Police in Nigeria have freed about 1,000 children and adults from four Islamic schools over the past month, calling conditions in the loosely regulated institutions inhumane.
The crackdown has increased pressure on President Muhammadu Buhari to tighten oversight on traditional private schools known as Almajiris, which teach millions of children in the country’s predominantly Muslim north.
Recently Authorities released 147 students from one facility in Kaduna state. The pupils, who wore maroon uniforms, were taken to a camp where police assessed their condition and contacted relatives.
An estimated 10 million children attend Islamic schools in Nigeria, which for centuries were a path to becoming a religious scholar.
Some parents pay tuition for their children to memorize the Koran.
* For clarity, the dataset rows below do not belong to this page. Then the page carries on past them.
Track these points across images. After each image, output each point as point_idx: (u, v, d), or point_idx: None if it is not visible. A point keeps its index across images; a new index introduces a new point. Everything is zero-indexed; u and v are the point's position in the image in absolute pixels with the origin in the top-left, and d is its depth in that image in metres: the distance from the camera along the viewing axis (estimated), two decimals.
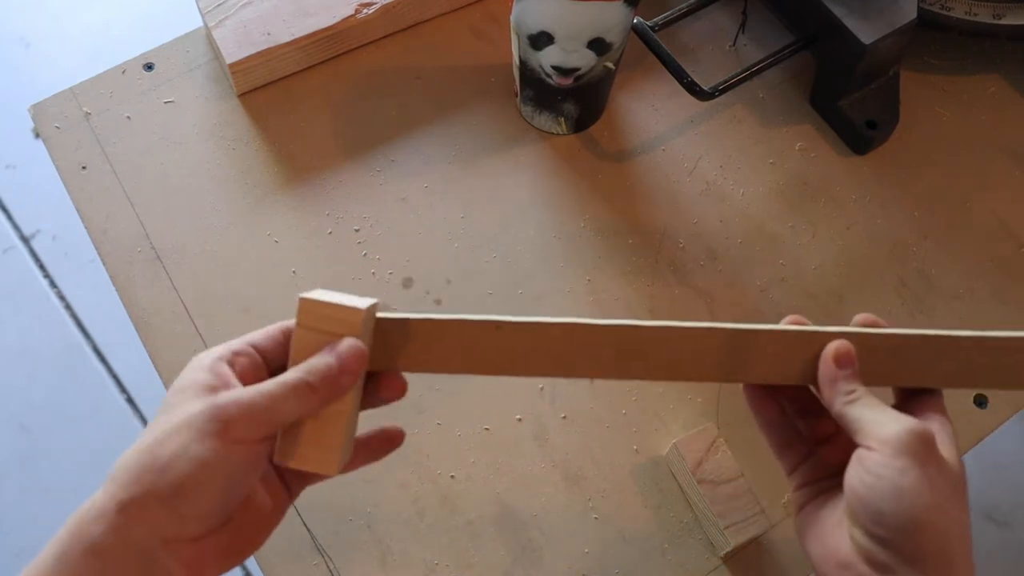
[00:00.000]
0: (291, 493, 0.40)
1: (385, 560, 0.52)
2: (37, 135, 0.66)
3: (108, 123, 0.64)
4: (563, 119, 0.65)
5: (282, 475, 0.39)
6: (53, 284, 1.37)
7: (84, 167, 0.63)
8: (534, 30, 0.57)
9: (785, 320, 0.41)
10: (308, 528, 0.53)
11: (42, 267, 1.38)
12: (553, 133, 0.66)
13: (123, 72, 0.66)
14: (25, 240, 1.40)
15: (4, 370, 1.30)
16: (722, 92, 0.63)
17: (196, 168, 0.63)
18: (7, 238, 1.40)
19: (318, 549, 0.52)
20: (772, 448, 0.42)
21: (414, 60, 0.68)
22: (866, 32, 0.61)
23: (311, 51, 0.66)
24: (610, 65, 0.60)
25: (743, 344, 0.40)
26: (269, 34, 0.64)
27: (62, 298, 1.36)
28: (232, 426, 0.34)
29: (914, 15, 0.62)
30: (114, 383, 1.30)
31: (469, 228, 0.63)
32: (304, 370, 0.36)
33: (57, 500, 1.21)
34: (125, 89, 0.66)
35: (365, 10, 0.66)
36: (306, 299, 0.37)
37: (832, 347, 0.39)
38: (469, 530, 0.53)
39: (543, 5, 0.54)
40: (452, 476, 0.55)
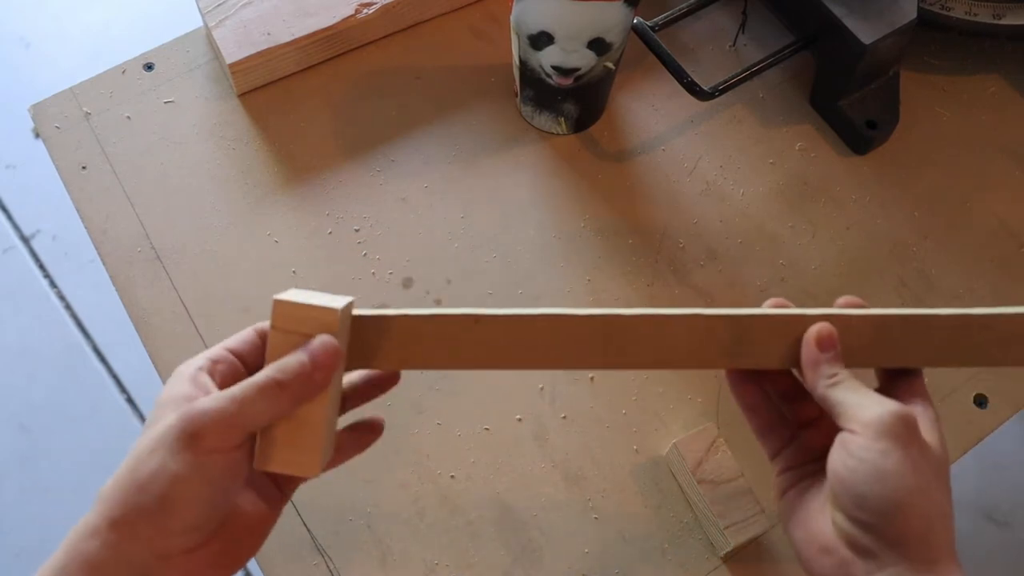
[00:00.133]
0: (284, 493, 0.39)
1: (385, 560, 0.52)
2: (37, 135, 0.66)
3: (108, 123, 0.64)
4: (563, 119, 0.65)
5: (272, 476, 0.39)
6: (53, 284, 1.37)
7: (84, 167, 0.63)
8: (534, 30, 0.57)
9: (767, 303, 0.40)
10: (308, 528, 0.53)
11: (42, 267, 1.38)
12: (553, 133, 0.66)
13: (123, 72, 0.67)
14: (25, 240, 1.40)
15: (4, 370, 1.30)
16: (722, 92, 0.63)
17: (196, 168, 0.63)
18: (7, 238, 1.40)
19: (318, 549, 0.52)
20: (754, 432, 0.42)
21: (414, 60, 0.68)
22: (866, 32, 0.61)
23: (311, 51, 0.66)
24: (610, 65, 0.60)
25: (726, 329, 0.39)
26: (269, 34, 0.64)
27: (62, 298, 1.36)
28: (204, 437, 0.33)
29: (914, 15, 0.62)
30: (114, 383, 1.30)
31: (469, 228, 0.63)
32: (274, 369, 0.35)
33: (57, 500, 1.21)
34: (125, 89, 0.66)
35: (365, 10, 0.66)
36: (280, 301, 0.36)
37: (814, 330, 0.39)
38: (469, 530, 0.53)
39: (543, 5, 0.54)
40: (452, 476, 0.55)
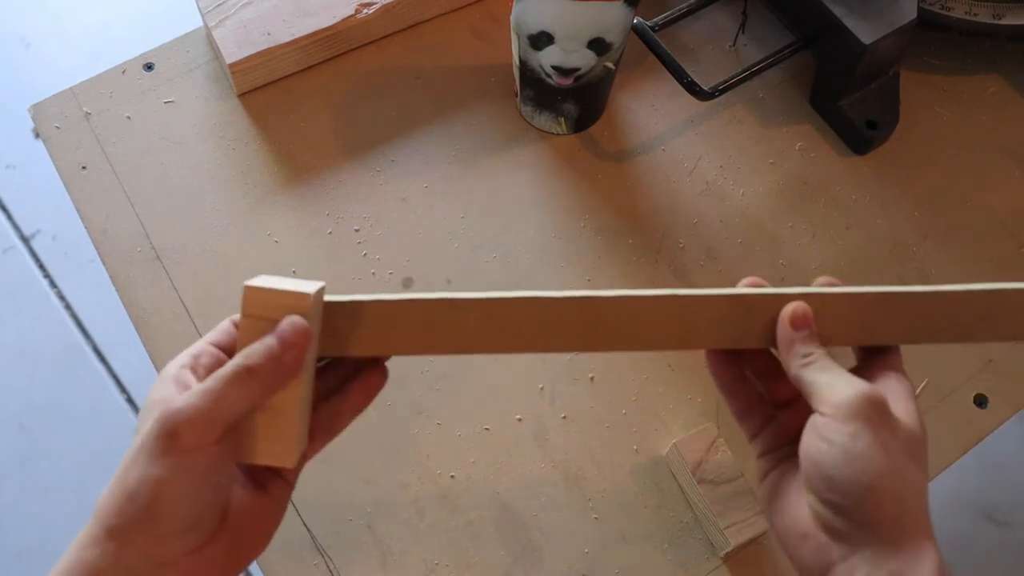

Others hope religious leaders can help youths facing drug addiction and mental illness in areas that lack formal health care.
And on Sept. 27, authorities discovered 500 men and boys living in what Kaduna Police Chief Ali Janga described to the BBCas a “house of torture,” triggering a wave of scrutiny of such institutions across the region.
Children as young as 5 were kept in chains, officials said. Police released a photo of a boy with scars down his back and arms.
Leaders of the schools raided by police did not immediately respond to requests for comment.
Enrollment in religious education has increased as parents, who often cannot afford primary school fees, seek alternatives that look honorable on the surface, said Matthew Page, associate fellow at Chatham House’s Africa Program in London.